Taylor Swift and Calvin Harris went out for dinner last night at Giorgio Baldi in Santa Monica. That’s Rihanna’s favourite restaurant. And Jake Gyllenhaal likes it there too. That’s neither here nor there but, you know, it kind of is. Look at Calvin’s intense try-not-to-smile-but-really-I’m-loving-all-this-attention face. He’s not unlike Justin Theroux that way. Jennifer Aniston found someone who wants to play the game with her. And it seems like Taylor Swift might have as well.

But she’s definitely not buying a castle:

I love that song, New Romantics which won’t be her next single but I wonder now if, giving the timing, she wishes that was the one she chose. It’s about relationships now are defined by angst and drama. Like they go looking for it. SHE goes looking for it. And the high that they get off of it. The high that SHE gets off of it. As I’ve mentioned before, this is what she and Kanye West have in common – deriving art from conflict, even though this itself is in conflict with her message of collaboration and Squad Support. That message is blasted in neon during her interview with Vanity Fair for the September. Excerpts were released last week but the full article is now up at the source.

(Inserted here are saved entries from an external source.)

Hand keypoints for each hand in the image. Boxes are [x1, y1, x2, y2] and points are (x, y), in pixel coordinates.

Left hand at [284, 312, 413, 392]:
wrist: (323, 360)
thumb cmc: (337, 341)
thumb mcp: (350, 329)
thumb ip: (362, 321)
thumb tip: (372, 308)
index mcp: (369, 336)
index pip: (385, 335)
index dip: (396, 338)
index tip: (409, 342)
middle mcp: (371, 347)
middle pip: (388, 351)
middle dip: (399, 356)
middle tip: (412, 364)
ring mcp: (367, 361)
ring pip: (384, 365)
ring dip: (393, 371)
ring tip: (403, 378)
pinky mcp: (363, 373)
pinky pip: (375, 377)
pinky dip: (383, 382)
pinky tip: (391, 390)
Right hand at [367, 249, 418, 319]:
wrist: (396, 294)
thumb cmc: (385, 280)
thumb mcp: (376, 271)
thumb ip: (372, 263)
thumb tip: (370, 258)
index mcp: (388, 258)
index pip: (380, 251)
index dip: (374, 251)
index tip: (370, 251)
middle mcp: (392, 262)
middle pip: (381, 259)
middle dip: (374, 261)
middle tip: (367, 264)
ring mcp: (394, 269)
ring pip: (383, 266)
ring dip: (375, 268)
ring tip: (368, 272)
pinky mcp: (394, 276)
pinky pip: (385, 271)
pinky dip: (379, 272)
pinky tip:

As expected, Taylor, the most prolific friend collector in Hollywood right now, namechecks throughout the piece. She talks about how she and her girlfriends, 20 to 25 of them, text each other constantly, all day, and would never sell each other out. They know everything there it to know, there are no secrets between them, and they will never break each other’s trust – not for a boy, not for a job…

Until one of them does. And then she’ll call them out for their lack of “moral code”.

“I’ve trusted people before in friendships or relationships and have felt betrayed. I judge people based on their moral code; I think someone is nothing without a moral code. I don’t care if you’re talented or celebrated or successful or rich or popular, if you have no moral code. If you will betray your friend, if you will talk about them badly behind their back, if you will try to humiliate them or talk down to them, I have no interest in having a person like that in my life.”

Sure. I do get it – I get how intoxicating it can be to be surrounded by women, in summertime. Haven’t we all had those summers? Everything is so much fun. Everything is Just.So.Easy. And with Taylor and her crew, with all that access, all that privilege, it’s like they’re being followed around by a wind machine all day – easy breezy, all the time.

Being a friend isn’t easy though. Being a good friend, like maintaining a strong marriage, requires a lot of hard work (hi Ben Affleck) that goes beyond surface cheerleading. It means you don’t jump to conclusions when someone writes something on Twitter and retaliate on Twitter. It means you make the awkward phone call, and expose your vulnerability, by asking them, straight up…

Um… were you talking about me? Or, um, am I just always making everything about me?

I’m referring, of course, to what happened between Taylor and Nicki Minaj. You can’t be the President of the Girl Power Club and then doubt another girl, undermine her, and then turn on her publicly at the same time. That’s why Taylor’s friendship philosophy has been widely criticised as entry level 101.

The way she runs her business on the other hand…

That’s actually what interested me the most about this piece – the few details provided about how steadily she manages all the aspects of her brand. How well she transitions between her fans, industry players, and label executives. How comfortably she wears all those hats. How in control she is at all times of her schedule. This to me is the sexiest thing about her.